Prompt:
Count the lines in the data below that contain the word "approach", treating uppercase and lowercase as different, and give only that number.

(Supplied entries begins)

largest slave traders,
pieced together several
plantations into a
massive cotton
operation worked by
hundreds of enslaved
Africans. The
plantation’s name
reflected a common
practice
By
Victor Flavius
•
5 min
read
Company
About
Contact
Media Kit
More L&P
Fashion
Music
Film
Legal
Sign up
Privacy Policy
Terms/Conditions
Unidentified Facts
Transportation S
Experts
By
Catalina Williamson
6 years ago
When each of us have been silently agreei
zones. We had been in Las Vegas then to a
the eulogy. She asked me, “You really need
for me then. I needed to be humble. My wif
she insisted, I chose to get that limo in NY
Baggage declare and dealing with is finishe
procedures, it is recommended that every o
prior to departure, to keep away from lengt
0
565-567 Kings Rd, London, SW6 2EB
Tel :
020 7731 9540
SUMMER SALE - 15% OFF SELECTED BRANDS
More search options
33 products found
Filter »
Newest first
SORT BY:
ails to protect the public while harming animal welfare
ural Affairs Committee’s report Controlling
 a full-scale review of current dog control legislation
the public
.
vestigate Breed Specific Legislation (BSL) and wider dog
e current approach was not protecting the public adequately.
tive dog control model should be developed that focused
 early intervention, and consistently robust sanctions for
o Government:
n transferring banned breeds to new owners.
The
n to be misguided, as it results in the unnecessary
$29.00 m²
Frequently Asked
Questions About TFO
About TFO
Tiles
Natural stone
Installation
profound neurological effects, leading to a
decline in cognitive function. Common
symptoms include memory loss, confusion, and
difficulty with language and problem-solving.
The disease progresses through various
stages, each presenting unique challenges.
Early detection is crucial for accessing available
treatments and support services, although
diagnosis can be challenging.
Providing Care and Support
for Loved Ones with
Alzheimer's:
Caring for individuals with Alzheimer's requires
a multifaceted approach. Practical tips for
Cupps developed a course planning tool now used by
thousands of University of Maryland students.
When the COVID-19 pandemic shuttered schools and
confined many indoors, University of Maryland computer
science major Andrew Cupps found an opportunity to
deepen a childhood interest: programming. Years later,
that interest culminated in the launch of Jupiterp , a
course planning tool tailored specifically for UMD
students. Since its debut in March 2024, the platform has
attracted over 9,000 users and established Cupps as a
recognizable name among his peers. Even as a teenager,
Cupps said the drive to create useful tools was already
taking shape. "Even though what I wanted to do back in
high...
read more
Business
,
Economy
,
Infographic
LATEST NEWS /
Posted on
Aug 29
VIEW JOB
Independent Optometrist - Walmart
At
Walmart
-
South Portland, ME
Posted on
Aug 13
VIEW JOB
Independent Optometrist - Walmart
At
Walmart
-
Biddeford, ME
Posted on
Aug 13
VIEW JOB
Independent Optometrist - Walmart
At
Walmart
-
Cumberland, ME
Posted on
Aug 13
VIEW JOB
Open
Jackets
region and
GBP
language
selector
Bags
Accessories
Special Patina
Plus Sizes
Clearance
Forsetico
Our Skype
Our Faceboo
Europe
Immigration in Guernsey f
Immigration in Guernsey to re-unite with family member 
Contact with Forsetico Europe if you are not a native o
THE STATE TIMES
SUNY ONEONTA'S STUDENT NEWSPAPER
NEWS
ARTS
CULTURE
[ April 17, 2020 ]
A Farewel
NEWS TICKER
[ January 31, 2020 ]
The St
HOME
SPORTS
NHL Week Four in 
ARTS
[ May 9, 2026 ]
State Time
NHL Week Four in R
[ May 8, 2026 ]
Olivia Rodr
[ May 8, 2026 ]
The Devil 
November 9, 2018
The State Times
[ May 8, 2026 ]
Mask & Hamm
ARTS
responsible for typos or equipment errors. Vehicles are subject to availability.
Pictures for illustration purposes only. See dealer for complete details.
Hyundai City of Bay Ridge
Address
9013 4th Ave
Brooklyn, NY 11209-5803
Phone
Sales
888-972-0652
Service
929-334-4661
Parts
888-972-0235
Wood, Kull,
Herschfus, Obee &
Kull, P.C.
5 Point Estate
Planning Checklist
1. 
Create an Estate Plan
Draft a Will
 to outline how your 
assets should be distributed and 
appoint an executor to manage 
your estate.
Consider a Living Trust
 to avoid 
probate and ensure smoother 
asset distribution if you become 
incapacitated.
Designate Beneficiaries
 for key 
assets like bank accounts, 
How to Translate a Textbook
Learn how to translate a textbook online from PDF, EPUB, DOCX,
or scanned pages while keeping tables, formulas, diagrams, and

(Supplied entries ends)

Solution:
2